Data listing:
════════════════

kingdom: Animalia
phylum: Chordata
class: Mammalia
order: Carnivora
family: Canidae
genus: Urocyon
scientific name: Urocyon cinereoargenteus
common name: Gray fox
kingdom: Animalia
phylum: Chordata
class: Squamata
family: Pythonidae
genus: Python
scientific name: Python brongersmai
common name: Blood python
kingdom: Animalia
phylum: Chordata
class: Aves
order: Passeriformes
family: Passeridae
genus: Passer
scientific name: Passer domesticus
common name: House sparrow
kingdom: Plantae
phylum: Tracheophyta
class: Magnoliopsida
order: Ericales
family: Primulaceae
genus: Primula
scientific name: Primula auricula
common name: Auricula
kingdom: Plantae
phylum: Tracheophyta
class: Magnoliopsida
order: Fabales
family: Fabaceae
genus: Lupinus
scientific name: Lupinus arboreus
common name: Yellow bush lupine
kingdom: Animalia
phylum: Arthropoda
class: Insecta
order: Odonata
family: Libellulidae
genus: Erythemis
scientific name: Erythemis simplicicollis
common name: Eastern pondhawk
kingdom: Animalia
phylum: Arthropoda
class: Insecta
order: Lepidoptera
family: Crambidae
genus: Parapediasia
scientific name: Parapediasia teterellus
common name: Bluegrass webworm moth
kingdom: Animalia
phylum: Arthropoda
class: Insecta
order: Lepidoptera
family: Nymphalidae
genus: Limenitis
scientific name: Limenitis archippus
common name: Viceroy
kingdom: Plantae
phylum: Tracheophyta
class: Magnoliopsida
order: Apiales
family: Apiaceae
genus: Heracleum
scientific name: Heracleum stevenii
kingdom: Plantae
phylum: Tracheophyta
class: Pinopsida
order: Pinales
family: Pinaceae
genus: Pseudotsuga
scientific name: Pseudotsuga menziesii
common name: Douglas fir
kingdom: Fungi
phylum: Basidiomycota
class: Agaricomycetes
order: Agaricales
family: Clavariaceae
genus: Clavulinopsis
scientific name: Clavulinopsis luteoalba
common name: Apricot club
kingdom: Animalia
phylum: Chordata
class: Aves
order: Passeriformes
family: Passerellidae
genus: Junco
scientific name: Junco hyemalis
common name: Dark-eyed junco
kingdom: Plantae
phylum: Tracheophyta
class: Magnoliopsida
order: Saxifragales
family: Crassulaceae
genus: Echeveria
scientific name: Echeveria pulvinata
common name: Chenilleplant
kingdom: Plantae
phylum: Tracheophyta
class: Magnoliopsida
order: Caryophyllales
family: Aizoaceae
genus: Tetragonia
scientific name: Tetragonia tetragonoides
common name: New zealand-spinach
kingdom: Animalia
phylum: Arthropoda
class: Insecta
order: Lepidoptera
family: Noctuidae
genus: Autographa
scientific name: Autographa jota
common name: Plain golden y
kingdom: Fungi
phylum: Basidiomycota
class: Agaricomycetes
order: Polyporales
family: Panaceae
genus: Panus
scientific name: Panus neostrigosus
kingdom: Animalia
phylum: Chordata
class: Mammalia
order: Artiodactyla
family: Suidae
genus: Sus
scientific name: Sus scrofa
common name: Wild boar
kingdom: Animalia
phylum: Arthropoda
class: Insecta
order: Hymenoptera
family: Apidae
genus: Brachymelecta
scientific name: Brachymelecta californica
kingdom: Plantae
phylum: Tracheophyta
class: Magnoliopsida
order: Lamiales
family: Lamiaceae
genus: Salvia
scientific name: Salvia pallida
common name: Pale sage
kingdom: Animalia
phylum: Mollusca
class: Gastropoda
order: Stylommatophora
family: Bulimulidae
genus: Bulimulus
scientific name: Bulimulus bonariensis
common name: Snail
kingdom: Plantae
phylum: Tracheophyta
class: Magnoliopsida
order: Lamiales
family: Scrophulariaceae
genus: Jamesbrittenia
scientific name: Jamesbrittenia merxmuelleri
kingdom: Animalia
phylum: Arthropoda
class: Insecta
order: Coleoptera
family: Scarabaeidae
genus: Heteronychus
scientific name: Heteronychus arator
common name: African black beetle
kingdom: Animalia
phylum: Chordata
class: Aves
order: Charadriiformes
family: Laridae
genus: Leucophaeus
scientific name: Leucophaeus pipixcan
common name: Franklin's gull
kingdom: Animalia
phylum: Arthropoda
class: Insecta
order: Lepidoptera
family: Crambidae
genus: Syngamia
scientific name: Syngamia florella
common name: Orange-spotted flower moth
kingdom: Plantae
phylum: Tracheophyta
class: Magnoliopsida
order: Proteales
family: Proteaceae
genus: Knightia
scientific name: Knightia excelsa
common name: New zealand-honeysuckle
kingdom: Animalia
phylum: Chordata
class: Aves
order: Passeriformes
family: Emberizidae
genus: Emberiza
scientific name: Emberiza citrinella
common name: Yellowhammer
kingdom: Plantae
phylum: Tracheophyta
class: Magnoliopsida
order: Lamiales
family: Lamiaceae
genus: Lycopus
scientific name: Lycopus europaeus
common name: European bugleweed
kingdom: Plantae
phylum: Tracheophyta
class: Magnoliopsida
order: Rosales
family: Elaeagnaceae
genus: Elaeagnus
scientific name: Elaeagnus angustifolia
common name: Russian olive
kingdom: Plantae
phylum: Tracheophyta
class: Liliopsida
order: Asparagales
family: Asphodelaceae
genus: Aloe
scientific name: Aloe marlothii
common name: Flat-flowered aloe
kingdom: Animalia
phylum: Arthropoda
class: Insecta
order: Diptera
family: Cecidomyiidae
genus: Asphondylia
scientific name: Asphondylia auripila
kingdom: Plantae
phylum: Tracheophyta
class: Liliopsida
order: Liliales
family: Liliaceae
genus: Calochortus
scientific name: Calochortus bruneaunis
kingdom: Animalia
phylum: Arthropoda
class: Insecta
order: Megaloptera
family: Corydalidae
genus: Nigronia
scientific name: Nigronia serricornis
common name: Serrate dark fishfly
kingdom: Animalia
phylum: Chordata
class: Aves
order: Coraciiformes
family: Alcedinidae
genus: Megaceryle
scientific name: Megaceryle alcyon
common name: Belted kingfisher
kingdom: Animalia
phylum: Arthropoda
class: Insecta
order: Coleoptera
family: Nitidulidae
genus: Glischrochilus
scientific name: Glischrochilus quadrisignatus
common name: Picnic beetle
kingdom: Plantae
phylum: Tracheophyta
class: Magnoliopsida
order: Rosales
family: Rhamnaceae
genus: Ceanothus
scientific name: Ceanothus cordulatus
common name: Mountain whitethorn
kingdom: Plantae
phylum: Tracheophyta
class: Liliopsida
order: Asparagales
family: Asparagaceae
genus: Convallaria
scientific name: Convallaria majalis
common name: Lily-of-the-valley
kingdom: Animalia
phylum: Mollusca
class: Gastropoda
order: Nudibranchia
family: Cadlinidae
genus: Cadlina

════════════════

TASK DESCRIPTION: Quote every line of the records above word for word, leaving nothing out and changing nothing.

SOLVED EXERCISE:
kingdom: Animalia
phylum: Chordata
class: Mammalia
order: Carnivora
family: Canidae
genus: Urocyon
scientific name: Urocyon cinereoargenteus
common name: Gray fox
kingdom: Animalia
phylum: Chordata
class: Squamata
family: Pythonidae
genus: Python
scientific name: Python brongersmai
common name: Blood python
kingdom: Animalia
phylum: Chordata
class: Aves
order: Passeriformes
family: Passeridae
genus: Passer
scientific name: Passer domesticus
common name: House sparrow
kingdom: Plantae
phylum: Tracheophyta
class: Magnoliopsida
order: Ericales
family: Primulaceae
genus: Primula
scientific name: Primula auricula
common name: Auricula
kingdom: Plantae
phylum: Tracheophyta
class: Magnoliopsida
order: Fabales
family: Fabaceae
genus: Lupinus
scientific name: Lupinus arboreus
common name: Yellow bush lupine
kingdom: Animalia
phylum: Arthropoda
class: Insecta
order: Odonata
family: Libellulidae
genus: Erythemis
scientific name: Erythemis simplicicollis
common name: Eastern pondhawk
kingdom: Animalia
phylum: Arthropoda
class: Insecta
order: Lepidoptera
family: Crambidae
genus: Parapediasia
scientific name: Parapediasia teterellus
common name: Bluegrass webworm moth
kingdom: Animalia
phylum: Arthropoda
class: Insecta
order: Lepidoptera
family: Nymphalidae
genus: Limenitis
scientific name: Limenitis archippus
common name: Viceroy
kingdom: Plantae
phylum: Tracheophyta
class: Magnoliopsida
order: Apiales
family: Apiaceae
genus: Heracleum
scientific name: Heracleum stevenii
kingdom: Plantae
phylum: Tracheophyta
class: Pinopsida
order: Pinales
family: Pinaceae
genus: Pseudotsuga
scientific name: Pseudotsuga menziesii
common name: Douglas fir
kingdom: Fungi
phylum: Basidiomycota
class: Agaricomycetes
order: Agaricales
family: Clavariaceae
genus: Clavulinopsis
scientific name: Clavulinopsis luteoalba
common name: Apricot club
kingdom: Animalia
phylum: Chordata
class: Aves
order: Passeriformes
family: Passerellidae
genus: Junco
scientific name: Junco hyemalis
common name: Dark-eyed junco
kingdom: Plantae
phylum: Tracheophyta
class: Magnoliopsida
order: Saxifragales
family: Crassulaceae
genus: Echeveria
scientific name: Echeveria pulvinata
common name: Chenilleplant
kingdom: Plantae
phylum: Tracheophyta
class: Magnoliopsida
order: Caryophyllales
family: Aizoaceae
genus: Tetragonia
scientific name: Tetragonia tetragonoides
common name: New zealand-spinach
kingdom: Animalia
phylum: Arthropoda
class: Insecta
order: Lepidoptera
family: Noctuidae
genus: Autographa
scientific name: Autographa jota
common name: Plain golden y
kingdom: Fungi
phylum: Basidiomycota
class: Agaricomycetes
order: Polyporales
family: Panaceae
genus: Panus
scientific name: Panus neostrigosus
kingdom: Animalia
phylum: Chordata
class: Mammalia
order: Artiodactyla
family: Suidae
genus: Sus
scientific name: Sus scrofa
common name: Wild boar
kingdom: Animalia
phylum: Arthropoda
class: Insecta
order: Hymenoptera
family: Apidae
genus: Brachymelecta
scientific name: Brachymelecta californica
kingdom: Plantae
phylum: Tracheophyta
class: Magnoliopsida
order: Lamiales
family: Lamiaceae
genus: Salvia
scientific name: Salvia pallida
common name: Pale sage
kingdom: Animalia
phylum: Mollusca
class: Gastropoda
order: Stylommatophora
family: Bulimulidae
genus: Bulimulus
scientific name: Bulimulus bonariensis
common name: Snail
kingdom: Plantae
phylum: Tracheophyta
class: Magnoliopsida
order: Lamiales
family: Scrophulariaceae
genus: Jamesbrittenia
scientific name: Jamesbrittenia merxmuelleri
kingdom: Animalia
phylum: Arthropoda
class: Insecta
order: Coleoptera
family: Scarabaeidae
genus: Heteronychus
scientific name: Heteronychus arator
common name: African black beetle
kingdom: Animalia
phylum: Chordata
class: Aves
order: Charadriiformes
family: Laridae
genus: Leucophaeus
scientific name: Leucophaeus pipixcan
common name: Franklin's gull
kingdom: Animalia
phylum: Arthropoda
class: Insecta
order: Lepidoptera
family: Crambidae
genus: Syngamia
scientific name: Syngamia florella
common name: Orange-spotted flower moth
kingdom: Plantae
phylum: Tracheophyta
class: Magnoliopsida
order: Proteales
family: Proteaceae
genus: Knightia
scientific name: Knightia excelsa
common name: New zealand-honeysuckle
kingdom: Animalia
phylum: Chordata
class: Aves
order: Passeriformes
family: Emberizidae
genus: Emberiza
scientific name: Emberiza citrinella
common name: Yellowhammer
kingdom: Plantae
phylum: Tracheophyta
class: Magnoliopsida
order: Lamiales
family: Lamiaceae
genus: Lycopus
scientific name: Lycopus europaeus
common name: European bugleweed
kingdom: Plantae
phylum: Tracheophyta
class: Magnoliopsida
order: Rosales
family: Elaeagnaceae
genus: Elaeagnus
scientific name: Elaeagnus angustifolia
common name: Russian olive
kingdom: Plantae
phylum: Tracheophyta
class: Liliopsida
order: Asparagales
family: Asphodelaceae
genus: Aloe
scientific name: Aloe marlothii
common name: Flat-flowered aloe
kingdom: Animalia
phylum: Arthropoda
class: Insecta
order: Diptera
family: Cecidomyiidae
genus: Asphondylia
scientific name: Asphondylia auripila
kingdom: Plantae
phylum: Tracheophyta
class: Liliopsida
order: Liliales
family: Liliaceae
genus: Calochortus
scientific name: Calochortus bruneaunis
kingdom: Animalia
phylum: Arthropoda
class: Insecta
order: Megaloptera
family: Corydalidae
genus: Nigronia
scientific name: Nigronia serricornis
common name: Serrate dark fishfly
kingdom: Animalia
phylum: Chordata
class: Aves
order: Coraciiformes
family: Alcedinidae
genus: Megaceryle
scientific name: Megaceryle alcyon
common name: Belted kingfisher
kingdom: Animalia
phylum: Arthropoda
class: Insecta
order: Coleoptera
family: Nitidulidae
genus: Glischrochilus
scientific name: Glischrochilus quadrisignatus
common name: Picnic beetle
kingdom: Plantae
phylum: Tracheophyta
class: Magnoliopsida
order: Rosales
family: Rhamnaceae
genus: Ceanothus
scientific name: Ceanothus cordulatus
common name: Mountain whitethorn
kingdom: Plantae
phylum: Tracheophyta
class: Liliopsida
order: Asparagales
family: Asparagaceae
genus: Convallaria
scientific name: Convallaria majalis
common name: Lily-of-the-valley
kingdom: Animalia
phylum: Mollusca
class: Gastropoda
order: Nudibranchia
family: Cadlinidae
genus: Cadlina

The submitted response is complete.